EXTRACT PROVIDED:
========================================
Species of flowering plant

Prostanthera prunelloides is a species of flowering plant in the family Lamiaceae and is endemic to eastern New South Wales. It is a shrub with four-ridged branches, egg-shaped to round leaves and white or pale mauve flowers.

==Description==
Prostanthera prunelloides is an erect to spreading shrub that typically grows to a height of 1.5–2 m and has four-ridged, slightly aromatic branches. The leaves are egg-shaped to circular, 16–65 mm long and 9–40 mm wide on a petiole 3–14 mm long. The flowers are arranged in groups on the ends of branchlets, each flower with bracteoles about 2.5 mm long at the base but that fall off as the flower develops. The sepals are 5–6.5 mm long forming a tube 3–3.5 mm long with two lobes, the upper lobe 2–3 mm long. The petals are white to pale mauve and 12–15 mm long.
========================================
Dataset records:
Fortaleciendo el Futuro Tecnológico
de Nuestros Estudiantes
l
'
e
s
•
========================================
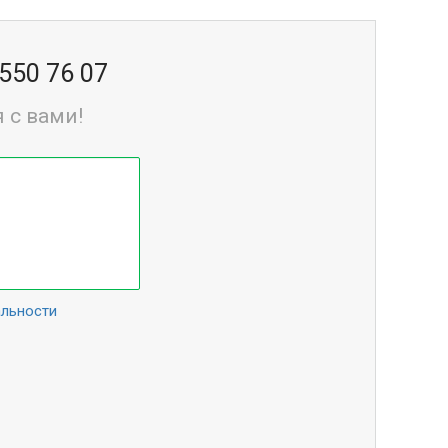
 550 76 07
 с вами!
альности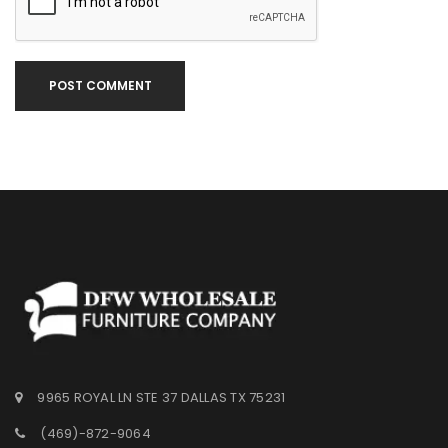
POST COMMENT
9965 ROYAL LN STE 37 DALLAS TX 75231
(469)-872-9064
========================================
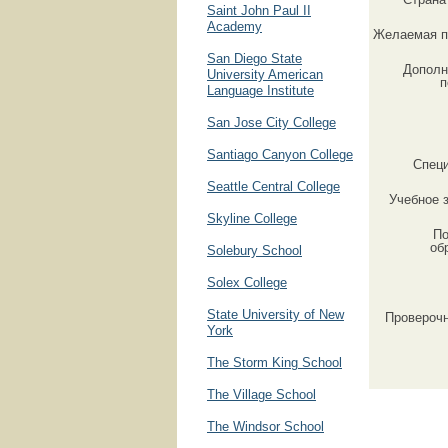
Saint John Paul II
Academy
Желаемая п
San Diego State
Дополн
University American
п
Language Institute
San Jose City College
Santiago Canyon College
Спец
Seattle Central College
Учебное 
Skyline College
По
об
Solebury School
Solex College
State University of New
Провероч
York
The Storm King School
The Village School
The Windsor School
========================================
PROBLEMS TO WORK ON:
A) Answer these questions from the text on Prostanthera prunelloides, one answer per line:
(i) Which plant family does it belong to?
(ii) To what height does the shrub typically grow?
(iii) How long are the petals?
B) Write the next part of the text on Prostanthera prunelloides, picking up after its last sentence.

RESPONSES TO THE EXERCISE:
A)
(i) Lamiaceae
(ii) 1.5–2 m
(iii) 12–15 mm

B)
==Taxonomy==
Prostanthera prunelloides was formally described in 1810 by Robert Brown in his treatise Prodromus Florae Novae Hollandiae et Insulae Van Diemen.

==Distribution and habitat==
This mintbush grows in forests and woodland, often near creeks, on the coast and tablelands of New South Wales from Murwillumbah to the Budawang Range.